Tangent line that passes through origin

[crybllrd]

Homework Statement

Find a > 0 such that the tangent line to the graph of

f(x) = $x^{2}$e$^{-x}$ at x = a passes through the origin.

Homework Equations

The Attempt at a Solution

First I found the derivative to be:

$-e^{-x}(x-2)x$

, which is the slope of the function.

I know the tangent line must pass through the origin (0,0), but I'm a bit stuck.

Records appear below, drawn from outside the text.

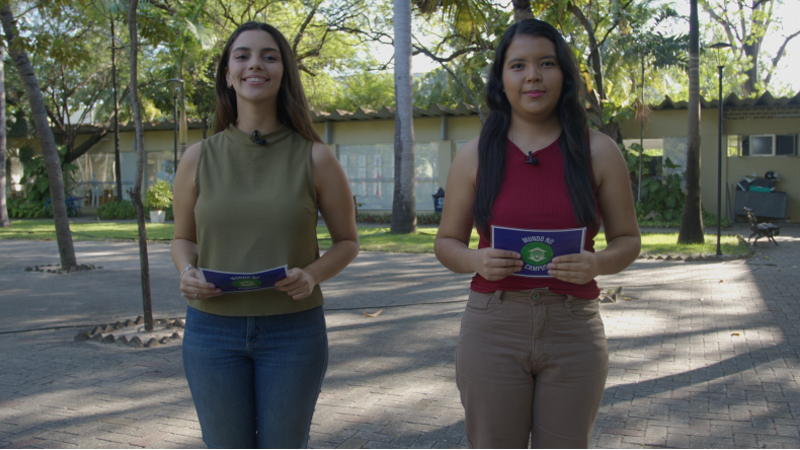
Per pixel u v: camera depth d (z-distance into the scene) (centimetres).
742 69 2994
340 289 873
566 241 194
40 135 1043
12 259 1256
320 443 358
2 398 439
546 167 207
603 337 210
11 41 896
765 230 1269
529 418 210
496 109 219
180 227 237
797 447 343
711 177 1923
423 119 2211
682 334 590
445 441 359
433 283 909
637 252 212
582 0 1098
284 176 221
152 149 2605
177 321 650
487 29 1323
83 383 471
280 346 217
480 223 211
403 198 1609
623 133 1997
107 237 1681
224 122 240
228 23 2209
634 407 405
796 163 1862
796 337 572
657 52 1759
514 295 204
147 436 371
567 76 211
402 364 511
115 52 2352
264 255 216
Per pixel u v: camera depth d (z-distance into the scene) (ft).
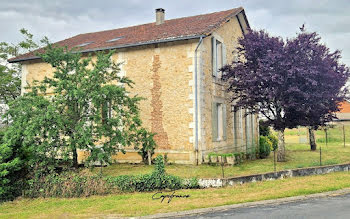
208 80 45.06
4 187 31.04
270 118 46.34
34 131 31.83
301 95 40.65
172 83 44.37
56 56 35.99
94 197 29.30
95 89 34.71
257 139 60.90
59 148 35.22
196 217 21.91
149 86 46.01
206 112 43.78
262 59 41.29
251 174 33.04
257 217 21.16
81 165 42.57
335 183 31.27
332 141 83.61
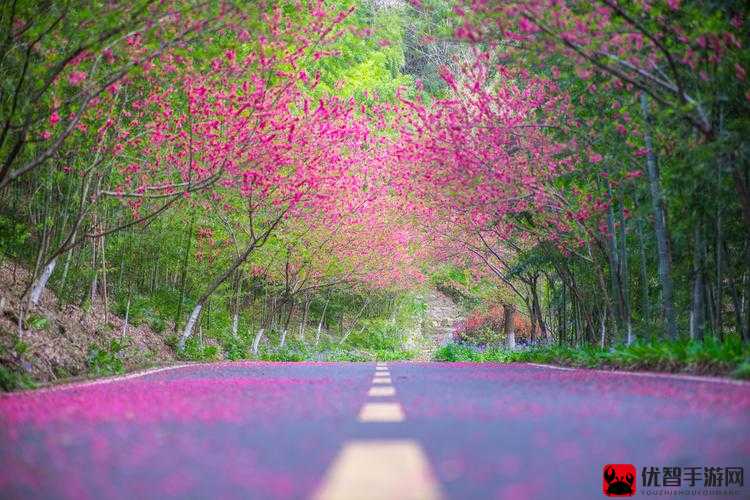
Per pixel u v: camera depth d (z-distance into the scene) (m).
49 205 16.88
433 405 7.50
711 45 11.88
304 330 45.88
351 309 51.38
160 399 8.67
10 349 13.99
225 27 13.83
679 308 18.59
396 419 6.41
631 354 15.50
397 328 51.84
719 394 8.45
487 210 22.31
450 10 14.22
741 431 5.53
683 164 12.96
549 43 12.98
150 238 24.42
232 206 25.17
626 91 15.23
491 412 6.80
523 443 5.04
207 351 26.19
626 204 20.34
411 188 24.58
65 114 14.50
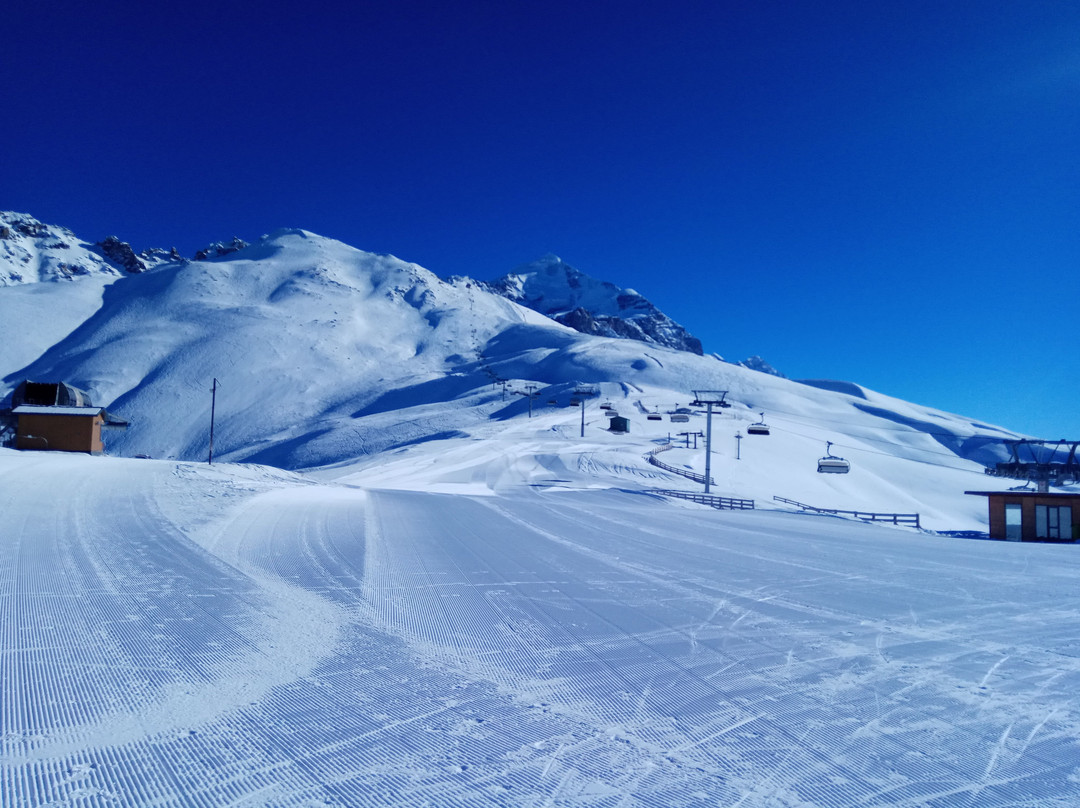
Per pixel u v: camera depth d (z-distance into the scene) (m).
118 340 177.38
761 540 19.20
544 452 66.69
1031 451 38.62
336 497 24.72
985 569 14.74
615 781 4.32
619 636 7.91
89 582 9.06
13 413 37.75
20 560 9.99
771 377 172.00
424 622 8.17
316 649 6.91
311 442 108.38
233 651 6.68
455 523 19.56
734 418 103.00
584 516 24.52
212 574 10.03
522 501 30.98
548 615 8.81
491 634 7.79
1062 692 6.31
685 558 14.68
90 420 38.25
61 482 18.33
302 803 3.91
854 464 82.94
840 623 8.95
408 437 103.25
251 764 4.39
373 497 27.20
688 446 76.56
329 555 12.48
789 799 4.16
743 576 12.55
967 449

I took a year off from math and am trying to get back into math mode. Any help to lead me to the next step would be great.

 

[Elliptic]

maybe this is the way
http://en.wikipedia.org/wiki/Tangent
find f '(x) and than substitute x=a
use point-slopre formula and substitude k=f '(a) inside, than epress from there y
than y=x=0 (through origin)
and ... tell me your result

 

[Joffan]

Formula for a line through the origin is y = mx

At a, y=f(a), m=f'(a), x=a

 

[Elliptic]

you are right (my k is yours m,)

 

[chapstic]

continuing from Joffan and Elliptic: find where f'(x)x = f(x) = a. find f'(a). at that point you are basically done.

 

[crybllrd]

Thanks guys for the responses.

Here's what I have so far:

$f(a)=a^{2}-e^{-a}$

$f '(a)=-e^{-a}(a-2)a$$y=f '(a)(x-a)+f(a)$

which gave me

$a=0,3$(zero is not in the domain, so three is the only solution)

There must be an error, just looking at it graphically I know that 'a' must be before the extrema (2).

 

[crybllrd]

I found my error.
I missed a negative sign :/
My final answer is a=1.
The problem doesn't require it, but I checked my answer by graphing the tangent line using y=f '(a)x, and it worked out.

thanks again for all your help.

 

[Elliptic]

Yes, a=1. Well done.